할 일: 기록 맨 앞에서 시작해 "De Nomos Glashütte"가 들어 있는 줄까지(그 줄 포함)를 "번호"와 "내용" 두 열의 Markdown 표로 정리하세요. 빈 줄과 그림은 답에서 빼 주세요.

제공 자료:
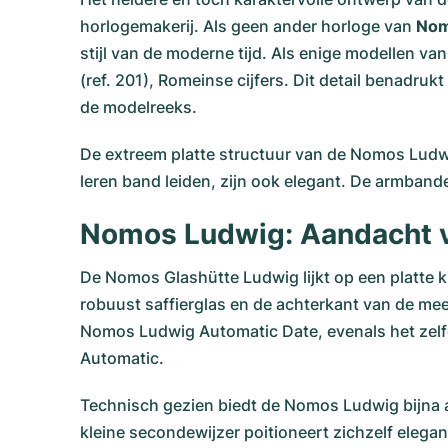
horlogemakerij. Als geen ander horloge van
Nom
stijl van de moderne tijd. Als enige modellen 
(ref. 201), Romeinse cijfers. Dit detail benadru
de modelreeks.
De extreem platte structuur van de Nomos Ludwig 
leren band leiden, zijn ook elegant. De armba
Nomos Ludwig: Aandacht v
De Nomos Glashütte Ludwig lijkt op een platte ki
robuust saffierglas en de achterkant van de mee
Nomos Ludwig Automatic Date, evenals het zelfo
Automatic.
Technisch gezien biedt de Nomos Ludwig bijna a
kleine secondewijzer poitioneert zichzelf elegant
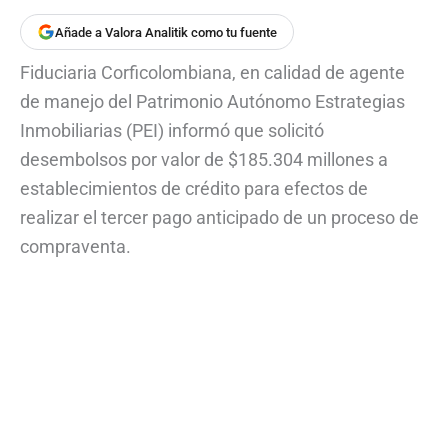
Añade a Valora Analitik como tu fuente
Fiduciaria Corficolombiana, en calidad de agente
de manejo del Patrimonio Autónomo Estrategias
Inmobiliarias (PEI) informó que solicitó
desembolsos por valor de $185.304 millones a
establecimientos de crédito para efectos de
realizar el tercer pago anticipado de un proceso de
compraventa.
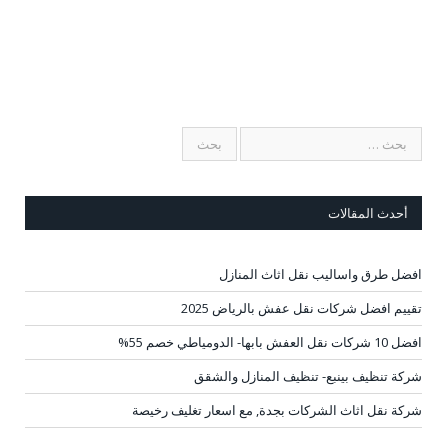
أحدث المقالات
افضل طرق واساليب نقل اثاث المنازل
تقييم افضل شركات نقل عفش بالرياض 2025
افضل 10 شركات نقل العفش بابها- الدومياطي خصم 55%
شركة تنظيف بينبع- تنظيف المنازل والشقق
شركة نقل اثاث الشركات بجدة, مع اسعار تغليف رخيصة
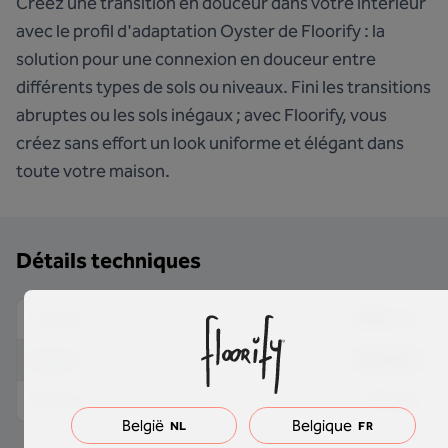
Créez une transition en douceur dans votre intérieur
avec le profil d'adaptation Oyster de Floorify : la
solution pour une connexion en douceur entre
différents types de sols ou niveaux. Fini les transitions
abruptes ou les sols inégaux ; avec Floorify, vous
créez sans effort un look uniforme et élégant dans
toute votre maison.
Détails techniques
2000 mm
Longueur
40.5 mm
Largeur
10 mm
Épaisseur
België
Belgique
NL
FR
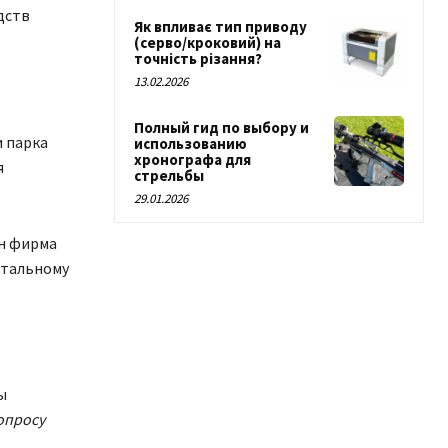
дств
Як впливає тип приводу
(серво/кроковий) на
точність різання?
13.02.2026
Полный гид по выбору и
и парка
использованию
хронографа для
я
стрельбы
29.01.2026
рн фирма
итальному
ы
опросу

답:
| 번호 | 내용 |
|---|---|
| 1 | horlogemakerij. Als geen ander horloge van |
| 2 | Nom |
| 3 | stijl van de moderne tijd. Als enige modellen  |
| 4 | (ref. 201), Romeinse cijfers. Dit detail benadru |
| 5 | de modelreeks. |
| 6 | De extreem platte structuur van de Nomos Ludwig  |
| 7 | leren band leiden, zijn ook elegant. De armba |
| 8 | Nomos Ludwig: Aandacht v |
| 9 | De Nomos Glashütte Ludwig lijkt op een platte ki |